Since my election as a Member of Parliament in 1997, I have received more correspondence on hunting than on any other issue, and that has continued over the past week or so. The representations have been both for and against hunting. It is clearly an important issue to the constituents of all Members of Parliament, whatever their particular view. It might also be significant to members of the public because we have a free vote, which gives us the opportunity for once to act without the guidance of Whips. Under those circumstances, the vote might be more real than would otherwise be the case. Because the issue is of concern to the public at large and because we are to have a free vote in which Members' votes will count, the onus is on us all to consider the issue properly and to reach a sensible conclusion that will satisfy our integrity.

The Liberal Democrat party is no different from the Conservative party and the Labour party in the sense that we have proponents of all three options sitting on our Benches. It is right that we should do so and right that Members should be able to express different opinions. When the Liberal Democrats discussed the issue at our conference, a majority of delegates were in favour of a complete ban. However, it has always been understood, in the House and elsewhere that we, like the other two parties, will not have a whipped vote on this issue.

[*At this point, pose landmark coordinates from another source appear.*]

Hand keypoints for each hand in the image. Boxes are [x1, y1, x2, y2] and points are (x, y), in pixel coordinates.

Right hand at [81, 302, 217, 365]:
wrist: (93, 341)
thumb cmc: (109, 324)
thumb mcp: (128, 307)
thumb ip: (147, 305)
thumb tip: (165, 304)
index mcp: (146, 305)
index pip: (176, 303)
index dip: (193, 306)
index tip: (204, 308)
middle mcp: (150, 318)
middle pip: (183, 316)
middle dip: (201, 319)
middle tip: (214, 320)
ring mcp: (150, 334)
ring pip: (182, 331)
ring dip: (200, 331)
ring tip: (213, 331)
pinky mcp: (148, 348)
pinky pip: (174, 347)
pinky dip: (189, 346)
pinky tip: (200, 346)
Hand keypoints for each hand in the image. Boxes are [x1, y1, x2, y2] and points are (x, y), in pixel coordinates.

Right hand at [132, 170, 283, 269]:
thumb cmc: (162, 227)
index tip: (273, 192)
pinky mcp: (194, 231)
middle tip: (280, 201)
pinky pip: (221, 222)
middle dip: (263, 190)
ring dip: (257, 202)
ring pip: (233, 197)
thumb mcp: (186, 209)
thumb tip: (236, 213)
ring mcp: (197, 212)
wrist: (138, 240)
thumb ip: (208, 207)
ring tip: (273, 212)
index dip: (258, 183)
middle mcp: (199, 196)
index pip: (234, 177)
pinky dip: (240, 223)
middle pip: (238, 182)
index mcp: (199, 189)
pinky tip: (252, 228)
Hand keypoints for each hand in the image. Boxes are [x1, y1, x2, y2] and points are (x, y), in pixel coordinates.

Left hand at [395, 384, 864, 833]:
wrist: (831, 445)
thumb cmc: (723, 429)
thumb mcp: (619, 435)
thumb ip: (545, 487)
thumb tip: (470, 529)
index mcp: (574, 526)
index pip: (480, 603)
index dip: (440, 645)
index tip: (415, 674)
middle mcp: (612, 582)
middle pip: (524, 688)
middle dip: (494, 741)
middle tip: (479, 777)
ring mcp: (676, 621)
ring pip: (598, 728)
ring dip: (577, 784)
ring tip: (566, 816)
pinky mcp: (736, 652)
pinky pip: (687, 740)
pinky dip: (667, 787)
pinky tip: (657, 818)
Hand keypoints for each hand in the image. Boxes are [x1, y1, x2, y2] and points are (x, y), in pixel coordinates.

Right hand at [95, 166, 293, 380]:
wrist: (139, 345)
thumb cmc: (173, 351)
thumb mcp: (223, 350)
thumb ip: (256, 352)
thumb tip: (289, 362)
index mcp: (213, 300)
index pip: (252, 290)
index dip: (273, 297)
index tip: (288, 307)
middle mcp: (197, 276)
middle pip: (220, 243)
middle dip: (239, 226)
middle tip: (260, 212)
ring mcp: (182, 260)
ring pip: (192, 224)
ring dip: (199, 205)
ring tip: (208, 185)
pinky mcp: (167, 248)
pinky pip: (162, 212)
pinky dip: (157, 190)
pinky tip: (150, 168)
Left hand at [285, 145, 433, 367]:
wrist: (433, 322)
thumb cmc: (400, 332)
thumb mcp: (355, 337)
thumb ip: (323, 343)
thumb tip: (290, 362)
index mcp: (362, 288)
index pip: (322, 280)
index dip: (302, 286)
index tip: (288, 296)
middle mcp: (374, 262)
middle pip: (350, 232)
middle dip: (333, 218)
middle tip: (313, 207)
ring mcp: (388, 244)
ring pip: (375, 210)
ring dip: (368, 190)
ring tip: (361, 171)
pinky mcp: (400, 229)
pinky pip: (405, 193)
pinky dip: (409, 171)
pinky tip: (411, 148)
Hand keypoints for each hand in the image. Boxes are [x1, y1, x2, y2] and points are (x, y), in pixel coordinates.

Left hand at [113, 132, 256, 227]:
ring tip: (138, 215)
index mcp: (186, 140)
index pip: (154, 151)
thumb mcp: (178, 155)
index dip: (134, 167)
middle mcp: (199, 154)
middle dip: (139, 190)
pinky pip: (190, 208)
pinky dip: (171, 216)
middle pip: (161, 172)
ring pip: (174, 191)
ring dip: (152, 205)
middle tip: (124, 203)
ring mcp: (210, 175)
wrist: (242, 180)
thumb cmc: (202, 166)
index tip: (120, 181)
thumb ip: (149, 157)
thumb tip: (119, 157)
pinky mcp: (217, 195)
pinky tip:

It is regarded as a matter of conscience.

I support the third option, but I wish to express my cynicism about the timing of the Bill's introduction. There has been a great clamour for legislation on hunting since before the last general election. The implication in the Labour party's manifesto was that legislation would be introduced early, but we had to rely on the courage of the hon. Member for Worcester (Mr. Foster) to introduce a private Member's Bill. There was a huge vote in the House in favour of a ban, but the Government took no action. They may be acting now only because the hon. Member for Pendle (Mr. Prentice) encouraged them to do so by the amendments that he tabled to other legislation.

Most Members recognise that--whether people are in favour of or against the Bill--it is unlikely to reach the statute book before the next election. We must therefore ask why the Bill has been introduced at this time. Its introduction is gesture politics, and I am sorry to say that because I strongly support the third option. It is almost an abuse of the House to introduce the Bill knowing that it cannot become law before the general election. It has been introduced not for animal welfare reasons but for reasons of low politics.

However, it is up to each Member to assess the Bill and to reach his or her own conclusions. Like other Members, I have tried to do that honestly and I have applied a personal sequential test to determine my conclusions. I start from the premise from which many other people start. It is wrong to ban things unless there is a very good reason to do so. We simply cannot go round banning everything that we may not happen to like.

17 Jan 2001 : Column 385

The test is whether the damage or harm caused by not banning something is greater than the loss of freedom that will result from a ban. I am convinced that that test is met in this case. Anyone who has seen the evidence of what happens to foxes and hares--hon. Members have been right to make the point about hares--cannot be in any doubt about the barbarity of the hunt and its consequences for the animals involved. It is indefensible to say that hunting should be allowed to continue. In some ways, it is even more indefensible to suggest that it should be licensed.